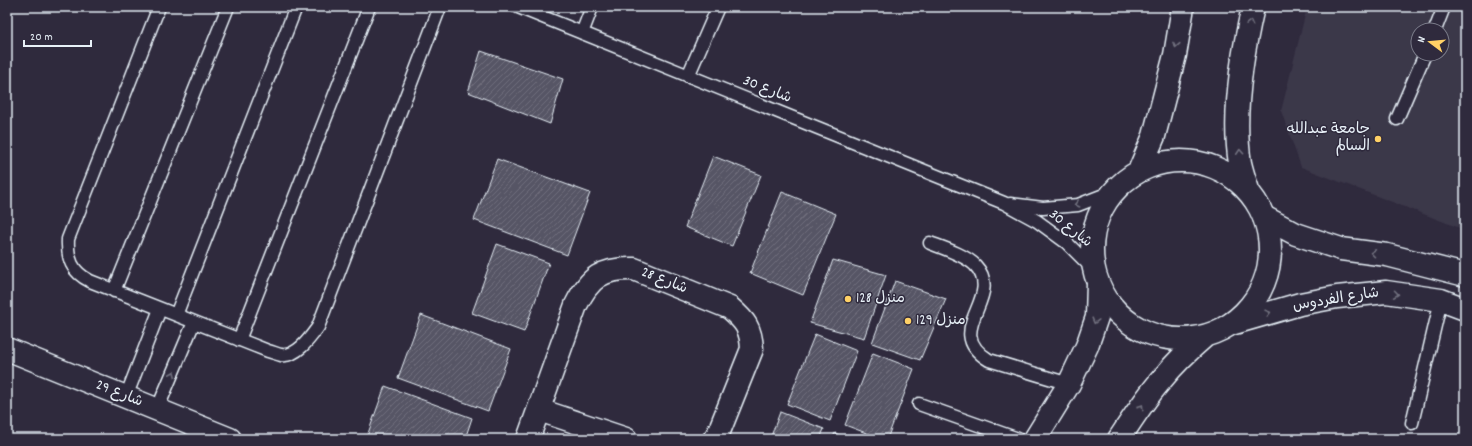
<svg xmlns="http://www.w3.org/2000/svg" width="1472" height="446" font-family="Dekko,'Playpen Sans Arabic',sans-serif">
	<style>
		.built { fill: #3b3749; fill-rule: evenodd }
		.building { fill: url(#building-hatch); stroke: #e8f1f8 }
		.lines { fill: none; stroke-linecap: round; stroke-linejoin: round }
		.service-casing { stroke: #e8f1f8; stroke-width: 15 }
		.minor-casing { stroke: #e8f1f8; stroke-width: 25 }
		.tertiary-casing { stroke: #e8f1f8; stroke-width: 25 }
		.secondary-casing { stroke: #e8f1f8; stroke-width: 25 }
		.service { stroke: #2f2a3d; stroke-width: 12 }
		.minor { stroke: #2f2a3d; stroke-width: 22 }
		.tertiary { stroke: #2f2a3d; stroke-width: 22 }
		.secondary { stroke: #2f2a3d; stroke-width: 22 }
		.oneway { stroke: #70707e }
		.poi-dot { fill: #ffd166; stroke: #2f2a3d; stroke-width: 1.5 }
		.labels { text-anchor: middle; dominant-baseline: central; stroke-width: 3; stroke-linejoin: round; paint-order: stroke }
		.street-label { font-size: 15px; fill: #e8f1f8; stroke: #2f2a3d }
		.poi-label { font-size: 15px; fill: #e8f1f8; stroke: #2f2a3d; text-anchor: start }
	</style>
	<defs>
		<pattern id="building-hatch" width="6" height="6" patternUnits="userSpaceOnUse"><rect width="6" height="6" fill="#575565"/><path d="M-1 1l2-2M0 6l6-6M5 7l2-2" fill="none" stroke="#6f6e7c"/></pattern>
	</defs>
	<rect width="100%" height="100%" fill="#2f2a3d"/>
	<filter id="ink" filterUnits="userSpaceOnUse"><feTurbulence type="fractalNoise" baseFrequency=".025" numOctaves="2"/><feDisplacementMap in="SourceGraphic" scale="8" xChannelSelector="R" yChannelSelector="G"/><feConvolveMatrix kernelMatrix="1 2 1 2 8 2 1 2 1" color-interpolation-filters="sRGB"/></filter>
	<g filter="url(#ink)">
		<path class="built" d="M1307 7H1465V230L1301 167 1281 111ZM1418 30H1442V54H1418Z"/>
		<path class="building" d="M481 51 563 79 550 124 468 92Z
			M713 156 761 175 732 246 685 227Z
			M497 159 590 193 567 255 474 220Z
			M782 192 836 214 803 295 750 273Z
			M497 244 549 263 524 332 472 313Z
			M833 260 886 275 864 338 810 323Z
			M895 281 946 299 920 360 872 343Z
			M421 315 511 349 488 411 398 378Z
			M815 334 857 351 830 421 787 404Z
			M873 353 914 369 887 439H882L845 425Z
			M385 386 472 418 465 439H366Z
			M780 412 824 429 820 439H770Z
			M835 433 849 439H832Z"/>
		<g class="lines">
			<defs>
				<path id="service" d="M159 7 68 239C67 259 72 272 90 281L268 351C272 352 277 354 281 355 297 357 310 338 318 327L440 7
					M518 7 1004 203 1037 221 1067 243 1094 270
					M1435 30 1444 7
					M582 33 592 7
					M688 76 718 7
					M1397 119 1425 54
					M1010 204 1043 208 1078 205 1114 191
					M930 243C943 248 965 255 975 265 1006 298 940 330 989 360L1069 384
					M114 291 228 7
					M176 315 296 7
					M239 340 369 7
					M126 397 160 309
					M919 404 1018 439
					M157 410 194 322
					M1412 423 1441 300"/>
				<path id="minor" d="M7 349 230 439
					M539 410 626 439
					M528 439 576 305C590 277 602 268 634 269L730 308C745 321 751 328 752 349L718 434 714 439"/>
				<path id="tertiary" d="M1264 217 1296 234 1341 249 1387 255 1465 275
					M1231 324 1300 304 1337 297 1386 292 1441 300 1465 309"/>
				<path id="secondary" d="M1092 250a89 89 0 1 1 178 0a89 89 0 1 1-178 0Z
					M1139 171 1154 136 1175 55 1183 7
					M1248 190C1245 181 1242 172 1240 163 1232 114 1242 55 1253 7
					M1035 439 1069 384 1087 346 1097 317 1098 282
					M1119 439C1133 418 1146 397 1163 378 1175 363 1190 349 1205 336"/>
			</defs>
			<use href="#service" class="service-casing"/>
			<use href="#minor" class="minor-casing"/>
			<use href="#tertiary" class="tertiary-casing"/>
			<use href="#secondary" class="secondary-casing"/>
			<use href="#service" class="service"/>
			<use href="#minor" class="minor"/>
			<use href="#tertiary" class="tertiary"/>
			<use href="#secondary" class="secondary"/>
		</g>
		<defs><path id="oneway-chevron" d="M-2-3.5L2.5 0L-2 3.5" fill="none" stroke-width="1.6" stroke-linecap="round" stroke-linejoin="round"/></defs>
		<g class="oneway">
			<use href="#oneway-chevron" transform="translate(1250 23) rotate(-77)"/>
			<use href="#oneway-chevron" transform="translate(1176 45) rotate(100)"/>
			<use href="#oneway-chevron" transform="translate(1240 152) rotate(-94)"/>
			<use href="#oneway-chevron" transform="translate(1077 204) rotate(168)"/>
			<use href="#oneway-chevron" transform="translate(1373 253) rotate(-172)"/>
			<use href="#oneway-chevron" transform="translate(1396 294) rotate(8)"/>
			<use href="#oneway-chevron" transform="translate(1268 313) rotate(-16)"/>
			<use href="#oneway-chevron" transform="translate(1095 321) rotate(105)"/>
			<use href="#oneway-chevron" transform="translate(173 374) rotate(-67)"/>
			<use href="#oneway-chevron" transform="translate(1141 407) rotate(-56)"/>
		</g>
	</g>
	<g class="poi-dot">
		<circle cx="1378" cy="139" r="4"/>
		<circle cx="848" cy="299" r="4"/>
		<circle cx="908" cy="321" r="4"/>
	</g>
	<g class="labels">
		<g class="street-label">
			<text transform="translate(767 90) rotate(22)">شارع 30</text>
			<text transform="translate(1070 229) rotate(39)">شارع 30</text>
			<text transform="translate(664 281) rotate(22)">شارع 28</text>
			<text transform="translate(1336 300) rotate(-9)">شارع الفردوس</text>
			<text transform="translate(119 394) rotate(22)">شارع 29</text>
		</g>
		<g class="poi-label">
			<text x="1370" y="130" text-anchor="end">جامعة عبدالله<tspan x="1370" dy="17">السالم</tspan></text>
			<text x="856" y="299">منزل 128</text>
			<text x="916" y="321">منزل 129</text>
		</g>
	</g>
	<rect width="1472" height="446" fill="none" stroke="#2f2a3d" stroke-width="24"/>
	<rect x="12" y="12" width="1448" height="422" fill="none" stroke="#e8f1f8" stroke-width="1.5" filter="url(#ink)"/>
	<g transform="translate(1430 42) rotate(286)"><circle r="19" fill="#2f2a3d" stroke="#797a88"/>
	<path d="M0-3L7 15L0 10L-7 15Z" fill="#ffd166"/>
	<text y="-6" font-size="11" font-weight="bold" text-anchor="middle" fill="#e8f1f8">N</text>
	</g>
	<path d="M24 40v6h67v-6" fill="none" stroke="#e8f1f8" stroke-width="2"/>
	<text x="30" y="40" font-size="12" fill="#e8f1f8" stroke="#2f2a3d" stroke-width="3" paint-order="stroke">20 m</text>
</svg>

******************************

Copy each line of the listing that contains "lines".

Answer for this exercise:
		.lines { fill: none; stroke-linecap: round; stroke-linejoin: round }
		<g class="lines">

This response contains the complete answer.